**YOUR OBJECTIVE:** From the data that follows, copy every line holding the string "boolean".

**EXERCISE MATERIALS:**

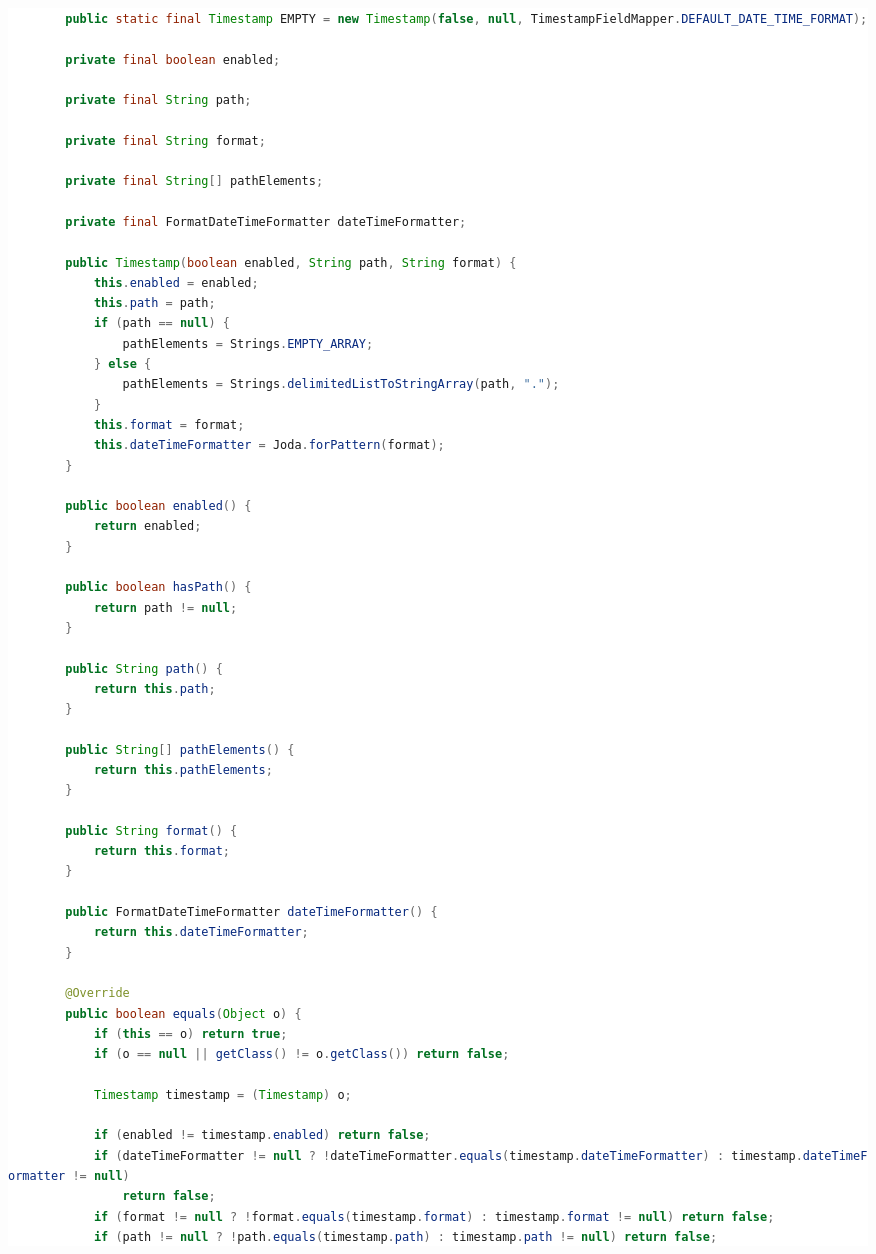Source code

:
 ```java
        public static final Timestamp EMPTY = new Timestamp(false, null, TimestampFieldMapper.DEFAULT_DATE_TIME_FORMAT);

        private final boolean enabled;

        private final String path;

        private final String format;

        private final String[] pathElements;

        private final FormatDateTimeFormatter dateTimeFormatter;

        public Timestamp(boolean enabled, String path, String format) {
            this.enabled = enabled;
            this.path = path;
            if (path == null) {
                pathElements = Strings.EMPTY_ARRAY;
            } else {
                pathElements = Strings.delimitedListToStringArray(path, ".");
            }
            this.format = format;
            this.dateTimeFormatter = Joda.forPattern(format);
        }

        public boolean enabled() {
            return enabled;
        }

        public boolean hasPath() {
            return path != null;
        }

        public String path() {
            return this.path;
        }

        public String[] pathElements() {
            return this.pathElements;
        }

        public String format() {
            return this.format;
        }

        public FormatDateTimeFormatter dateTimeFormatter() {
            return this.dateTimeFormatter;
        }

        @Override
        public boolean equals(Object o) {
            if (this == o) return true;
            if (o == null || getClass() != o.getClass()) return false;

            Timestamp timestamp = (Timestamp) o;

            if (enabled != timestamp.enabled) return false;
            if (dateTimeFormatter != null ? !dateTimeFormatter.equals(timestamp.dateTimeFormatter) : timestamp.dateTimeFormatter != null)
                return false;
            if (format != null ? !format.equals(timestamp.format) : timestamp.format != null) return false;
            if (path != null ? !path.equals(timestamp.path) : timestamp.path != null) return false;
```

**ANSWER BOX:**
        private final boolean enabled;
        public Timestamp(boolean enabled, String path, String format) {
        public boolean enabled() {
        public boolean hasPath() {
        public boolean equals(Object o) {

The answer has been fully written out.